**Entries shown:**
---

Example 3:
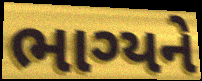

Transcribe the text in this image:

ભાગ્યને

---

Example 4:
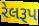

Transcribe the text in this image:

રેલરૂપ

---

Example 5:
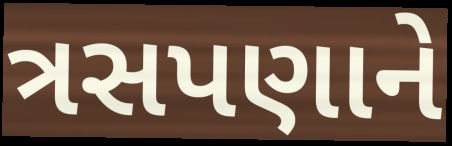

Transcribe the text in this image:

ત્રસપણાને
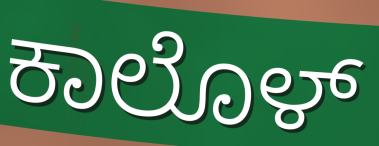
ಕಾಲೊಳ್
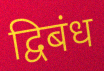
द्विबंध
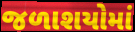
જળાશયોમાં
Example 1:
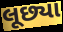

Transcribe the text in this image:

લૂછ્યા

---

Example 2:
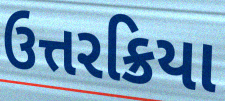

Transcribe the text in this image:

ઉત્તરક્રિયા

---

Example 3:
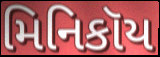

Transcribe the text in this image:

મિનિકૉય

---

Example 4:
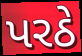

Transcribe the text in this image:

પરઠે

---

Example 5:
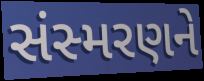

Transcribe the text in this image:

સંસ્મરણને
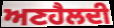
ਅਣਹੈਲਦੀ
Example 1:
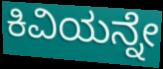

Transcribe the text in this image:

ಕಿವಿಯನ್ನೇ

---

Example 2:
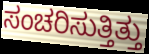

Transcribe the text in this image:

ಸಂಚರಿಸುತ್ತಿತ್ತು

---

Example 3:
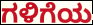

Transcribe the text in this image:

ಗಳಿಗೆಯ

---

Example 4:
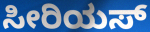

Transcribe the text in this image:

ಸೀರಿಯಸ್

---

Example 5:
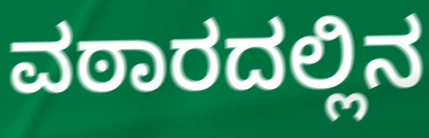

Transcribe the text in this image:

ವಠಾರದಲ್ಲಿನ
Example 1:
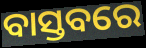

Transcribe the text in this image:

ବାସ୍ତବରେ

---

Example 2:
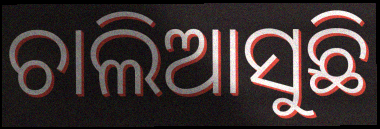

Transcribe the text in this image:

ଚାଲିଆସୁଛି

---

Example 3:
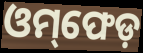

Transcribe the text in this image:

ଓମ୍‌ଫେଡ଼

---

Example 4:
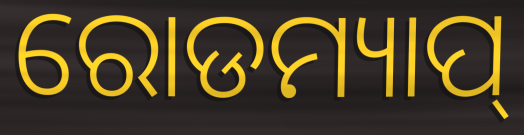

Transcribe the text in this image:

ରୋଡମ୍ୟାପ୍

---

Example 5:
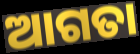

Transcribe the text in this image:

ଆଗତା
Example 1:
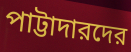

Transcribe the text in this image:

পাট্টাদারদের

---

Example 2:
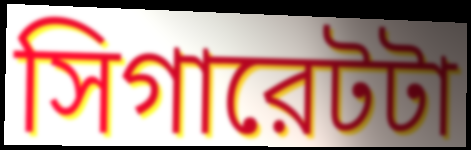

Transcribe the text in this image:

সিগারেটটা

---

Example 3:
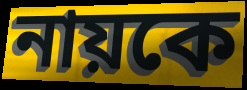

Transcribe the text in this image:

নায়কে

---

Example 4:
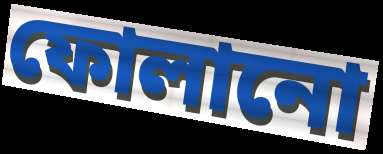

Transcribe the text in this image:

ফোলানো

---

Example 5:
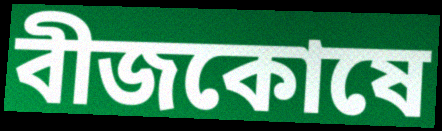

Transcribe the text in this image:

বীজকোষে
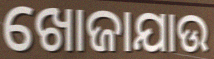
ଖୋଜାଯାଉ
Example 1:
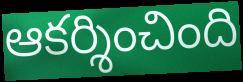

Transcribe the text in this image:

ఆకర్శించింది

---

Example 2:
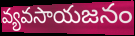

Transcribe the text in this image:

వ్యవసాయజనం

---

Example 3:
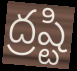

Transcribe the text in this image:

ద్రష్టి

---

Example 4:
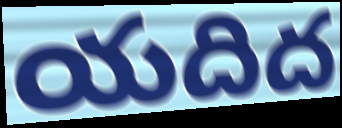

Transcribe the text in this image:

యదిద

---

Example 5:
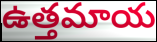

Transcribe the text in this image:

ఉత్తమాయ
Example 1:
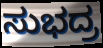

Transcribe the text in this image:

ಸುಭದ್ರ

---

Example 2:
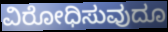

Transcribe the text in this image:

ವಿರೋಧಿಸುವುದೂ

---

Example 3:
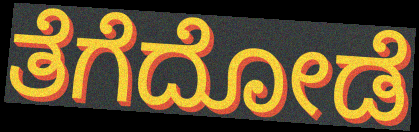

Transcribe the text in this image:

**Problem details:**
All of the data above should be printed again exactly, though none of the pictures belong in the copy.

**Exercise output:**
---

Example 3:

Transcribe the text in this image:

ભાગ્યને

---

Example 4:

Transcribe the text in this image:

રેલરૂપ

---

Example 5:

Transcribe the text in this image:

ત્રસપણાને
ಕಾಲೊಳ್
द्विबंध
જળાશયોમાં
Example 1:

Transcribe the text in this image:

લૂછ્યા

---

Example 2:

Transcribe the text in this image:

ઉત્તરક્રિયા

---

Example 3:

Transcribe the text in this image:

મિનિકૉય

---

Example 4:

Transcribe the text in this image:

પરઠે

---

Example 5:

Transcribe the text in this image:

સંસ્મરણને
ਅਣਹੈਲਦੀ
Example 1:

Transcribe the text in this image:

ಕಿವಿಯನ್ನೇ

---

Example 2:

Transcribe the text in this image:

ಸಂಚರಿಸುತ್ತಿತ್ತು

---

Example 3:

Transcribe the text in this image:

ಗಳಿಗೆಯ

---

Example 4:

Transcribe the text in this image:

ಸೀರಿಯಸ್

---

Example 5:

Transcribe the text in this image:

ವಠಾರದಲ್ಲಿನ
Example 1:

Transcribe the text in this image:

ବାସ୍ତବରେ

---

Example 2:

Transcribe the text in this image:

ଚାଲିଆସୁଛି

---

Example 3:

Transcribe the text in this image:

ଓମ୍‌ଫେଡ଼

---

Example 4:

Transcribe the text in this image:

ରୋଡମ୍ୟାପ୍

---

Example 5:

Transcribe the text in this image:

ଆଗତା
Example 1:

Transcribe the text in this image:

পাট্টাদারদের

---

Example 2:

Transcribe the text in this image:

সিগারেটটা

---

Example 3:

Transcribe the text in this image:

নায়কে

---

Example 4:

Transcribe the text in this image:

ফোলানো

---

Example 5:

Transcribe the text in this image:

বীজকোষে
ଖୋଜାଯାଉ
Example 1:

Transcribe the text in this image:

ఆకర్శించింది

---

Example 2:

Transcribe the text in this image:

వ్యవసాయజనం

---

Example 3:

Transcribe the text in this image:

ద్రష్టి

---

Example 4:

Transcribe the text in this image:

యదిద

---

Example 5:

Transcribe the text in this image:

ఉత్తమాయ
Example 1:

Transcribe the text in this image:

ಸುಭದ್ರ

---

Example 2:

Transcribe the text in this image:

ವಿರೋಧಿಸುವುದೂ

---

Example 3:

Transcribe the text in this image:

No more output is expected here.